For services built on different architectural principles – where the provider cannot access message content, where encryption is applied before any content leaves the user’s device, where there is no server-side decryption key – Chat Control 1.0 does not directly apply. The concern is Chat Control 2.0, still under negotiation, which proposes client-side scanning even for end-to-end encrypted services. The more significant threat to encrypted messaging comes from the permanent Chat Control 2.0 regulation, still under negotiation, which proposes to require scanning even on E2EE platforms via client-side scanning technology.
Email providers operating under US jurisdiction, accepting cryptocurrency, and designed to prevent server-side access to user content occupy a distinct position. Services that apply PGP encryption for user-controlled key management do not fall under the voluntary scanning framework because there is no server-side plaintext to scan. The question for such services is not Chat Control 1.0 but whether the permanent regulation, if adopted in a strong form, attempts to impose technical mandates that conflict with architectural commitments. If client-side scanning becomes a legal requirement, the choice is between exiting the EU market or breaking the encryption model. Signal has already stated it would choose the former.
Open-source post-quantum cryptography platforms – such as PQCServer, released under AGPL-3.0 – demonstrate one response: make the server-side architecture incapable of accessing user content by design, then publish the code so the claim is verifiable. That does not insulate a service from legal pressure, but it removes the technical capability to comply with a scanning mandate without fundamentally rewriting the system.
Thresholds, Not Majorities
On July 9, 2026, more Members of the European Parliament voted against Chat Control 1.0 than voted for it. The regulation passed because the threshold to reject it was set higher than a simple majority, and opponents could not reach it during a compressed vote before recess.
The outcome is procedurally legitimate and democratically troubling. Procedure is part of democratic design, but when procedure allows a text rejected in March to return in July with identical content and pass despite majority opposition, the question is whether the rules are being used or gamed.
If you’re in the EU: today proved that MEPs respond to pressure, because 314 of them didn’t get there by accident. The single variable that decides it remains what it has always been – whether Germany holds the line in the Council. Four member states representing more than 35% of the EU population can block this. Berlin is 19% of that on its own.

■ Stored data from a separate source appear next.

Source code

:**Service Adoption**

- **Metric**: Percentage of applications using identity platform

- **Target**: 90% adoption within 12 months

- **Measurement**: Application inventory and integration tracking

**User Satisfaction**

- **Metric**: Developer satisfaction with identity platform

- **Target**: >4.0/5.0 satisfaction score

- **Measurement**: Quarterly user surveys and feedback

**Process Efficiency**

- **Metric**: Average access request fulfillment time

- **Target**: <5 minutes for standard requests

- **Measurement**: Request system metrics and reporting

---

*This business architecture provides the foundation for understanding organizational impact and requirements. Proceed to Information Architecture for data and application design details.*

Trilogue negotiations on the permanent regulation resume in September 2026. The temporary regulation now runs until 2028. The Council has its interim status quo. Parliament has demonstrated that 314 votes can be assembled against suspicionless scanning, but also that 314 votes are not always enough. Whether that number grows or shrinks by September will determine whether Chat Control 2.0 can pass, or whether the threshold defeats it as well.